The excellent dimensional control and smoothness of the alumina ceramic baseplates results in high fidelity circuit patterns and reliable multilayer buildup.

Design Rules for Alumina PCBs

Alumina PCBs have tighter design constraints compared to conventional FR-4 boards:

• Minimum trace/space is 5-10 mils versus 4-8 mils for FR-4
• Maximum trace current is 15-25 A/mm of conductor width
• Careful thermal matching with solders and metals required to avoid delamination
• Via diameters start at 10 mils versus 6-8 mils for FR-4 boards
• Component leads require sufficient compliancy to compensate for lower board flexure
• Hermetic seals may limit component height restrictions
• Components optimized for high temperature operation required
• Thermal expansion mismatches between board, conductors, and components must be modeled
• High frequency performance enhanced by design techniques like ground planes

While enabling improved reliability and environmental resilience, alumina PCBs require design adjustments from conventional board layouts to account for material behaviors and process differences.

Summary

• Alumina PCBs utilize aluminum oxide ceramic substrates instead of the usual FR-4 laminates.
• Alumina provides excellent thermal conductivity, temperature resistance, strength, and electrical insulation.
• Key applications include high power, automotive, aerospace, oil drilling, military, and high temperature electronics.
• Boards are fabricated by applying metallized circuits onto a sintered alumina baseplate. Multilayer builds also done.
• Design rules accommodate lower flexure, higher processing temperatures, and material thermal expansion.
• With proper design consideration for the material properties, alumina PCBs deliver superior performance and reliability in demanding applications.

FAQ

How does alumina PCB thermal conductivity compare to FR-4?

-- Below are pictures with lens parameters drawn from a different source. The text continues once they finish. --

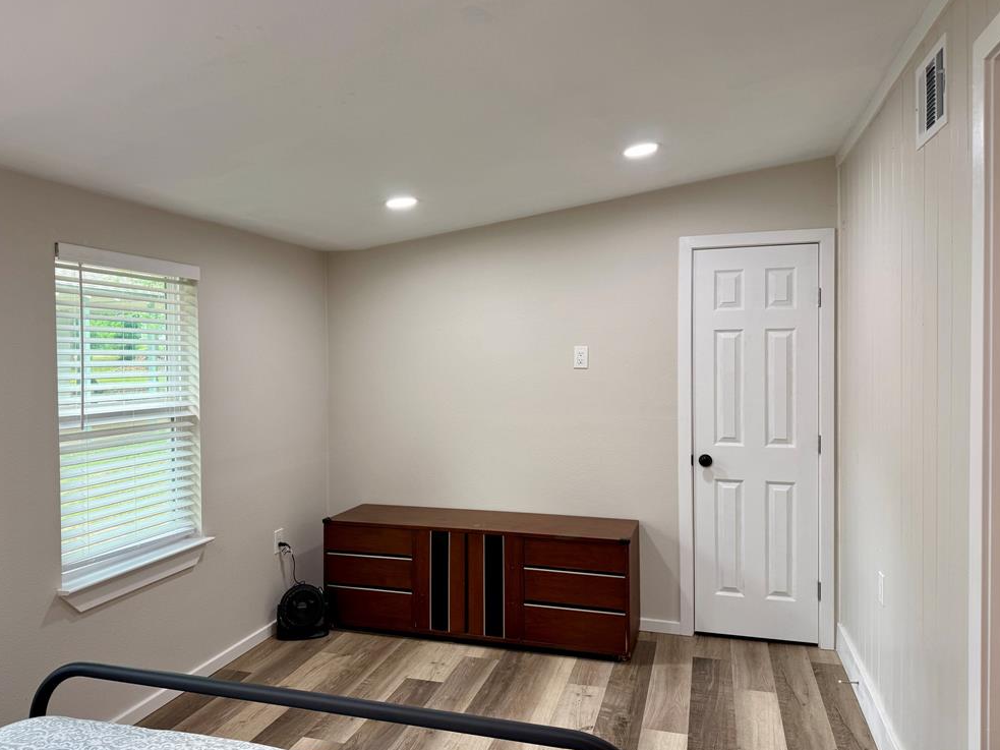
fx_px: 722
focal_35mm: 25
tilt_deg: -1.4
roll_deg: +0.4
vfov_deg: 54.9
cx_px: 484
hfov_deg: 69.4
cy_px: 366
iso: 100
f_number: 1.78
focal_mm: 6.76
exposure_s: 1/120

Alumina has a thermal conductivity around 30 W/mK compared to only 0.25 W/mK for standard FR-4 laminates. This provides far superior heat spreading and dissipation.

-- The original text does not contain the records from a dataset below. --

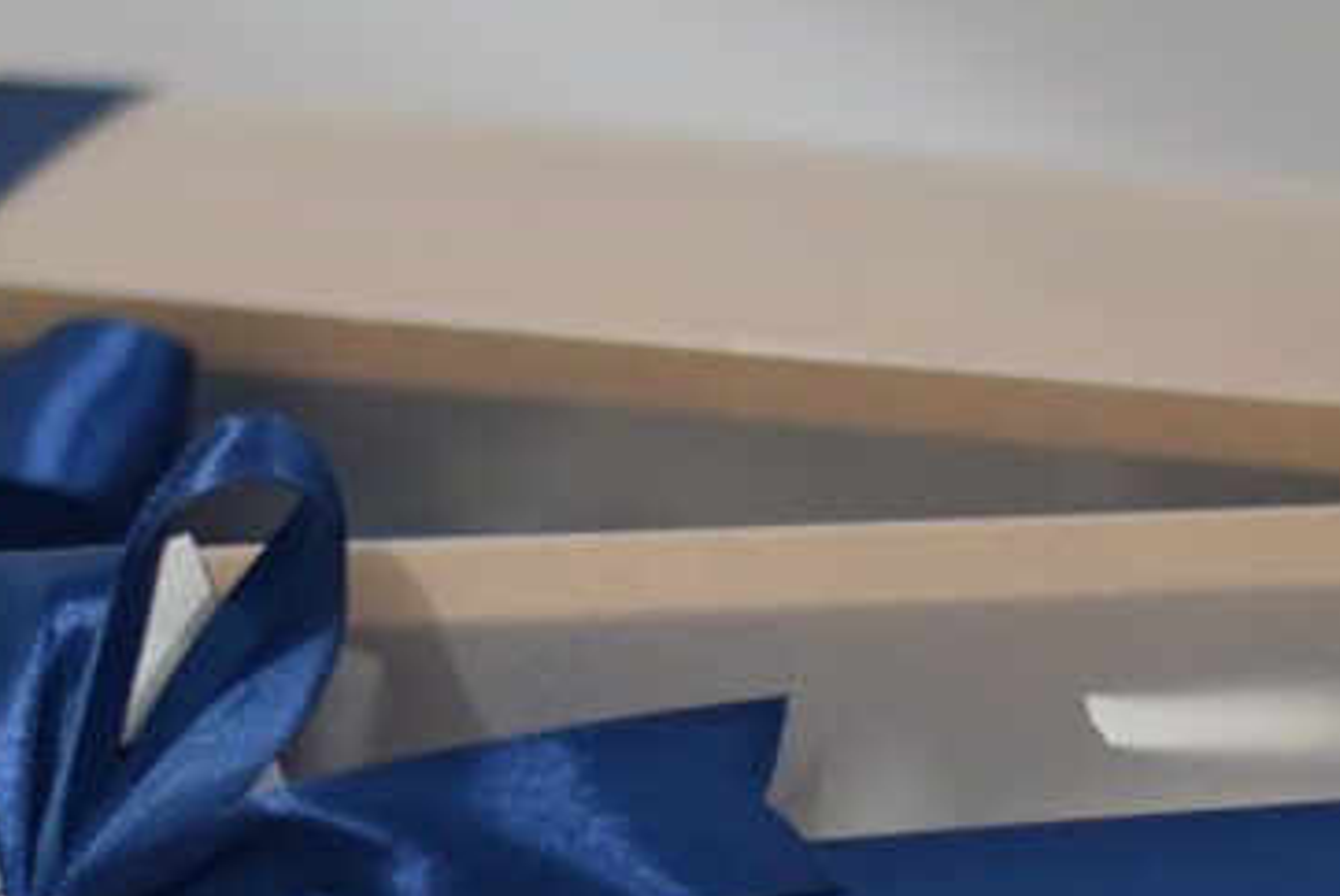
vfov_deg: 6.5
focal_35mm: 212
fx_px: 7897
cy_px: 961
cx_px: 925
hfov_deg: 9.7
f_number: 1.8
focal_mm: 50
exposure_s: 1/250
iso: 800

What are some typical thicknesses for alumina PCB substrates?

Alumina boards can range from around 0.25mm to over 1.5mm thickness. Thinner boards provide better heat transfer while thicker boards offer better strength for large boards.

Are alumina PCBs compatible with standard PCB assembly?

Specialized assembly is required including high temperature solders. Stress-engineered component leads help compensate for board rigidity. PCB coatings are used to prevent oxidation at elevated temperatures.

Does alumina absorb moisture like FR-4?

No, alumina is not susceptible to moisture absorption issues like FR-4 which can lead to outgassing and vapor pressure stresses under heat. Alumina retains its integrity.

Can multiple circuits or layers exist on a single alumina PCB?

Yes, multilayer boards can be fabricated by laminating together double sided boards, integrating passive components, and drilling/plating through hole vias. This allows complex circuitry.